The DSD told US, Britain, Canada and New Zealand at a 2008 intelligence conference it could share material without some of the privacy restraints imposed in other countries.
In response to the leak, Mr Abbott said he was confident Australian intelligence agencies were acting within the law and that there were proper safeguards.
“We as an Australian government … will always act to safeguard our national interest and to protect our citizens,” he told reporters in Canberra on Monday.
“Our security organisations will always act in accordance with the law and they will always act with appropriate safeguards in place.”
Mr Abbott was unaware of any illegality, saying if anyone had evidence to the contrary they should come forward.
The DSD, now the Australian Signals Directorate (ASD), suggested it could share “bulk, unselected, unminimised metadata as long as there is no intent to target an Australian national”, according to the material leaked by Mr Snowden.
Metadata is information kept by telecommunications groups – like phone numbers, email addresses, and the dates, times, locations and duration of calls – but not their content.
AAP understands neither ASD nor the Australian Security Intelligence Organisation (ASIO) collects or shares metadata in bulk.
But some specific metadata is shared in investigations involving overseas agencies.
ASIO’s metadata collection is in line with ministerial instructions and subject to internal checks, and it doesn’t require a warrant to access the information from a telco.
If ASIO wanted to investigate the actual content, it requires a warrant from the Attorney-General.
ASD collects specific foreign intelligence metadata.
It can access information on Australian citizens if it has a “ministerial authorisation” and this would be signed off by the Attorney-General.
Authorisations have been granted in the past in relation to communications between terrorist organisations and Australians.
Australia’s intelligence agencies are overseen by the Inspector-General of Intelligence and Security and a federal parliamentary committee.

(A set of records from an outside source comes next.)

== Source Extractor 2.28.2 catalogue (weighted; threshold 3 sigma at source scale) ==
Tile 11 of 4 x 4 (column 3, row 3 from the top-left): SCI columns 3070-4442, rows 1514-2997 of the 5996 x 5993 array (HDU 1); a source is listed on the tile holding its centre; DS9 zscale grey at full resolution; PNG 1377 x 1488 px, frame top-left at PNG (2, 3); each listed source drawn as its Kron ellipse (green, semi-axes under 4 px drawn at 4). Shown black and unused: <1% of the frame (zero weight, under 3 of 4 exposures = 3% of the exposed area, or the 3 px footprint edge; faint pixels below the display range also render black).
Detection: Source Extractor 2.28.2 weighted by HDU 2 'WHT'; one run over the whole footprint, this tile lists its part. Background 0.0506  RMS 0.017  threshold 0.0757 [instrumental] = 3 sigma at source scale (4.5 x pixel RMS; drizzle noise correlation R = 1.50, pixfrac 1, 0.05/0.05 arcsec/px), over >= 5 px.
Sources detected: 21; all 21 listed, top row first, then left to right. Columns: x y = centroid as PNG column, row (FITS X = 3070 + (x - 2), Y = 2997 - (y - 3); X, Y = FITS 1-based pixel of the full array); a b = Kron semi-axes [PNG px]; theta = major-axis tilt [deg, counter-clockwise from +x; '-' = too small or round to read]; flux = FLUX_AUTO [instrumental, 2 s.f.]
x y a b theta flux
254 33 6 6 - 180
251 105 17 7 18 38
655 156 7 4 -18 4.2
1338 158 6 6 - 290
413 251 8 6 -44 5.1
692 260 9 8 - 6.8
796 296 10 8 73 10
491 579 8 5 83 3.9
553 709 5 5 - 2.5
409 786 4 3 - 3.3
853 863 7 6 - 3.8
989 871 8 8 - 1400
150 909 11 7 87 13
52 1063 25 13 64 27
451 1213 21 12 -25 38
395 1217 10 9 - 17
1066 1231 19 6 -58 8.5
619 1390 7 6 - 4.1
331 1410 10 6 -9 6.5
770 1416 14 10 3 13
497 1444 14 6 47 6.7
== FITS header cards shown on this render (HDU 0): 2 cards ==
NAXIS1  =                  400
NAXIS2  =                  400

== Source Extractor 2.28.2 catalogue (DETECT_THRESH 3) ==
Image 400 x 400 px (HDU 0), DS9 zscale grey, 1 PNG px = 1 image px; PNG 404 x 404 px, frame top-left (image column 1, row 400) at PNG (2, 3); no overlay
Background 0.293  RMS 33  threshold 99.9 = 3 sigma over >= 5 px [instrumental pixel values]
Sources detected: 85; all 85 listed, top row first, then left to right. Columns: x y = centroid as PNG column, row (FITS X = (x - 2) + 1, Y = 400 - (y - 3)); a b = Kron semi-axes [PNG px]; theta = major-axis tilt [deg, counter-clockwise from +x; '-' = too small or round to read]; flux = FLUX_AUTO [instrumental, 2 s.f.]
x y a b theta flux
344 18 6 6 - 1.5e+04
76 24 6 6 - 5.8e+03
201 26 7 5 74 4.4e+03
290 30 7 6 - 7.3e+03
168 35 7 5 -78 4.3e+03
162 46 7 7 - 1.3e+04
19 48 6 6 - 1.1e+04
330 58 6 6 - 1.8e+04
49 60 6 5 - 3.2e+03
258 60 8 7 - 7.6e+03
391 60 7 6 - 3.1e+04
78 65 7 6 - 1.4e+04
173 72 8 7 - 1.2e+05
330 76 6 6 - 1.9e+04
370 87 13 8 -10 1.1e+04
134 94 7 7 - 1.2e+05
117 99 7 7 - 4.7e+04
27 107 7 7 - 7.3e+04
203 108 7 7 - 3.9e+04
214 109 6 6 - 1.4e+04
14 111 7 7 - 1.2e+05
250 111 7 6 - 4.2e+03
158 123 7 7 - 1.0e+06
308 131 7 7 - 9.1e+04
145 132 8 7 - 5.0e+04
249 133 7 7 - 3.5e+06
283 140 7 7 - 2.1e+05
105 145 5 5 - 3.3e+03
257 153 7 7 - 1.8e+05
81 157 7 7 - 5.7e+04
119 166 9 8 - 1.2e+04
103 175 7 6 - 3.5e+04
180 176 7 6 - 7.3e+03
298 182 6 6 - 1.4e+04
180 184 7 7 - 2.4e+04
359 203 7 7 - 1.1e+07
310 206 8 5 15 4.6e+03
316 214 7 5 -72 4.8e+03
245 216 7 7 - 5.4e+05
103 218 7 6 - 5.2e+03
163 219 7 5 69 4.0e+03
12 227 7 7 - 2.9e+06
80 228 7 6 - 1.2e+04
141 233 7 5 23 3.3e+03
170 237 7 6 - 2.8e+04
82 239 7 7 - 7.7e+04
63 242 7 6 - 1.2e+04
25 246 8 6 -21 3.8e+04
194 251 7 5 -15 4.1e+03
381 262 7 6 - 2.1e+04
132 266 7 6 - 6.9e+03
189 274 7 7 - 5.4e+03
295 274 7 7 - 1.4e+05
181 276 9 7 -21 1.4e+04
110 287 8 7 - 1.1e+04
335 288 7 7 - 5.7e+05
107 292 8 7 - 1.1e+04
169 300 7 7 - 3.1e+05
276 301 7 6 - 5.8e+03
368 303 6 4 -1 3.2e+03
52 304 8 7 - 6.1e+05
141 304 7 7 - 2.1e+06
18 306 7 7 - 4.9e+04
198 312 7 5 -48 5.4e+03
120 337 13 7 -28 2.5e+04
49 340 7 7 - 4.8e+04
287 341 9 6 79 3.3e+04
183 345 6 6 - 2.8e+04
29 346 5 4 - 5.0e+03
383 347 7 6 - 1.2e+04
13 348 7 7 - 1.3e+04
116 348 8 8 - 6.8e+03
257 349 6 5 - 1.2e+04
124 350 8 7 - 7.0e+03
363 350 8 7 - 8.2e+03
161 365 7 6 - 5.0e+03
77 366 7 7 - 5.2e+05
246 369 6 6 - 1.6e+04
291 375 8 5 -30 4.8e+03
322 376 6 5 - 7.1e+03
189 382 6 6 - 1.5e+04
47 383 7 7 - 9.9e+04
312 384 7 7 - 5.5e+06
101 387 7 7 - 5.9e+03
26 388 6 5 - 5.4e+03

Attorney-General George Brandis said the documents cited by the Guardian “do not report or record any activity by any Australian intelligence agency”.
The Australian Greens want an inquiry to reassure the public they are not being spied on.
“Last week and the week before there were revelations about spying on heads of state. This week, it is about everybody else, the rest of us,” Greens senator Scott Ludlam said.
ASIO director-general David Irvine told a recent Senate estimates hearing the Snowden leaks were of “great concern”.
The agency has conducted an audit of intelligence it has shared with foreign agencies to assess what sort of material Mr Snowden might have.